Exercise instructions - Copy out exactly the lines below that run from the one holding "As a result, the" to the one holding "- Create: Misc & Things", keeping both of those lines and no others.

Records from a data source

----

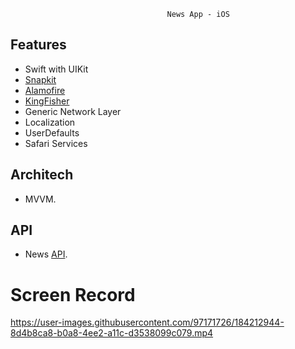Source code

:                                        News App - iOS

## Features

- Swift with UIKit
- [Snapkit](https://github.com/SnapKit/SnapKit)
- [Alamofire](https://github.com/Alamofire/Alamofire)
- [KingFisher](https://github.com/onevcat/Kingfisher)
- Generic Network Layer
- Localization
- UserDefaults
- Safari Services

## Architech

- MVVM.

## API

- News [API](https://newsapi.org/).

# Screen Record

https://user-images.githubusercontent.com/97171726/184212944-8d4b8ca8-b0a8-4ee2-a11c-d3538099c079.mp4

----

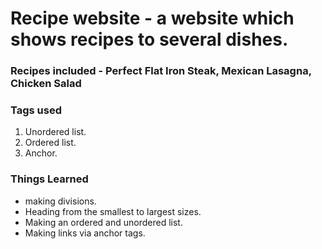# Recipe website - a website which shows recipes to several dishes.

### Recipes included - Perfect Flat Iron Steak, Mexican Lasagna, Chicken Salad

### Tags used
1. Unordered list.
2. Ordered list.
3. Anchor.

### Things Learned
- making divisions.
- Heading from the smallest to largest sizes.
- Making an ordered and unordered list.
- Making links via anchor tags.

----

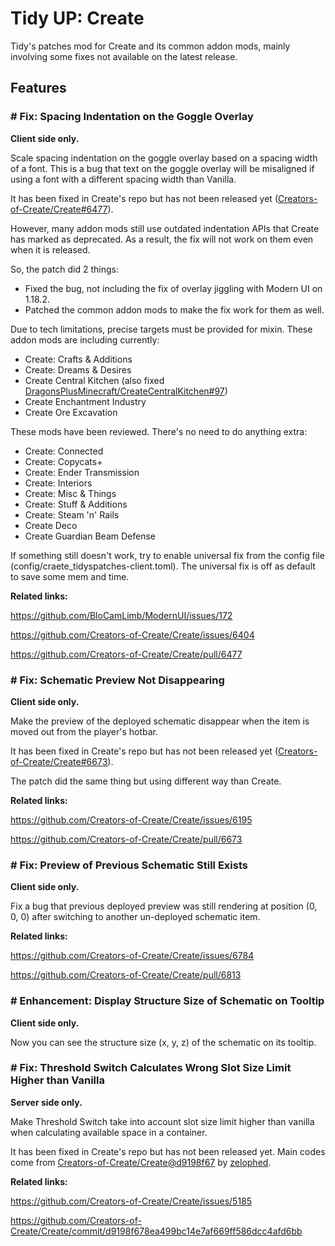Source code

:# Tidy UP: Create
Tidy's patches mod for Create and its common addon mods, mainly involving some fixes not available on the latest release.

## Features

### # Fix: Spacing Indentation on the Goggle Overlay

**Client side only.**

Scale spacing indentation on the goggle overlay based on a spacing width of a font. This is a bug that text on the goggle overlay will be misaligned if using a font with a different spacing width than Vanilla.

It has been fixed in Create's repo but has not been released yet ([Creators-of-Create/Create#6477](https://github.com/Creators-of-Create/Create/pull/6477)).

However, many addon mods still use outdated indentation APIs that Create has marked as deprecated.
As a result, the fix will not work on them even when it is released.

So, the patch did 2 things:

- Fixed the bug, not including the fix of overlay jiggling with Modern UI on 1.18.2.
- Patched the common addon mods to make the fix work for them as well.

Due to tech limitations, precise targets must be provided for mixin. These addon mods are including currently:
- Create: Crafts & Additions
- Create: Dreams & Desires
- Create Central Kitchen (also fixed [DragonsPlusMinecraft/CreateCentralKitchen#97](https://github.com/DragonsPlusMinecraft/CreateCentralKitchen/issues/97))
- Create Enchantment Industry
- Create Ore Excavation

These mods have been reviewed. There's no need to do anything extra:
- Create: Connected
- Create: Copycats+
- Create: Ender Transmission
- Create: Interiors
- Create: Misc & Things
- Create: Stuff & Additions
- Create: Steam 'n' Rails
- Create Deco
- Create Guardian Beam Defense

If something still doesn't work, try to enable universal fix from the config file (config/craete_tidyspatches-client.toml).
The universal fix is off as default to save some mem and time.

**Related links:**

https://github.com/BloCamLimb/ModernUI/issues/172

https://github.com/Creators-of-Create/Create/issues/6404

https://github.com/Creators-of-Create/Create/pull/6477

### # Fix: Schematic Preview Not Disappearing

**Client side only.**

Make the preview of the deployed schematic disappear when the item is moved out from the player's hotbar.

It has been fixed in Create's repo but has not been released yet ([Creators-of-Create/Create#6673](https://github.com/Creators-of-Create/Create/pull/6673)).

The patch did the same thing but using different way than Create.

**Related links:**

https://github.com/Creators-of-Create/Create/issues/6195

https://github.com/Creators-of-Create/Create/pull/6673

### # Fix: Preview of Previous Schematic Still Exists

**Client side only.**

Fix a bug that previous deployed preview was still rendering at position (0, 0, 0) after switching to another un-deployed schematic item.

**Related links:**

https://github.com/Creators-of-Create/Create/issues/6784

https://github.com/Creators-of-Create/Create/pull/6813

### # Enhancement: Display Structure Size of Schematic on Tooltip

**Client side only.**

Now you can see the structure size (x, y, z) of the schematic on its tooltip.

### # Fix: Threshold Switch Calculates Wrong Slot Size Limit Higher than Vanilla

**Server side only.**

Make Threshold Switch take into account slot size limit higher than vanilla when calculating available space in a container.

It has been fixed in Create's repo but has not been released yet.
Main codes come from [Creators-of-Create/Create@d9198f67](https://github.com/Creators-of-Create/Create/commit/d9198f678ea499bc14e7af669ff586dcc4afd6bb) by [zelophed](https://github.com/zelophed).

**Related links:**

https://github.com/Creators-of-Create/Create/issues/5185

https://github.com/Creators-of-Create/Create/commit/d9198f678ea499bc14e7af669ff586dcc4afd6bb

----

Exercise answer -
As a result, the fix will not work on them even when it is released.

So, the patch did 2 things:

- Fixed the bug, not including the fix of overlay jiggling with Modern UI on 1.18.2.
- Patched the common addon mods to make the fix work for them as well.

Due to tech limitations, precise targets must be provided for mixin. These addon mods are including currently:
- Create: Crafts & Additions
- Create: Dreams & Desires
- Create Central Kitchen (also fixed [DragonsPlusMinecraft/CreateCentralKitchen#97](https://github.com/DragonsPlusMinecraft/CreateCentralKitchen/issues/97))
- Create Enchantment Industry
- Create Ore Excavation

These mods have been reviewed. There's no need to do anything extra:
- Create: Connected
- Create: Copycats+
- Create: Ender Transmission
- Create: Interiors
- Create: Misc & Things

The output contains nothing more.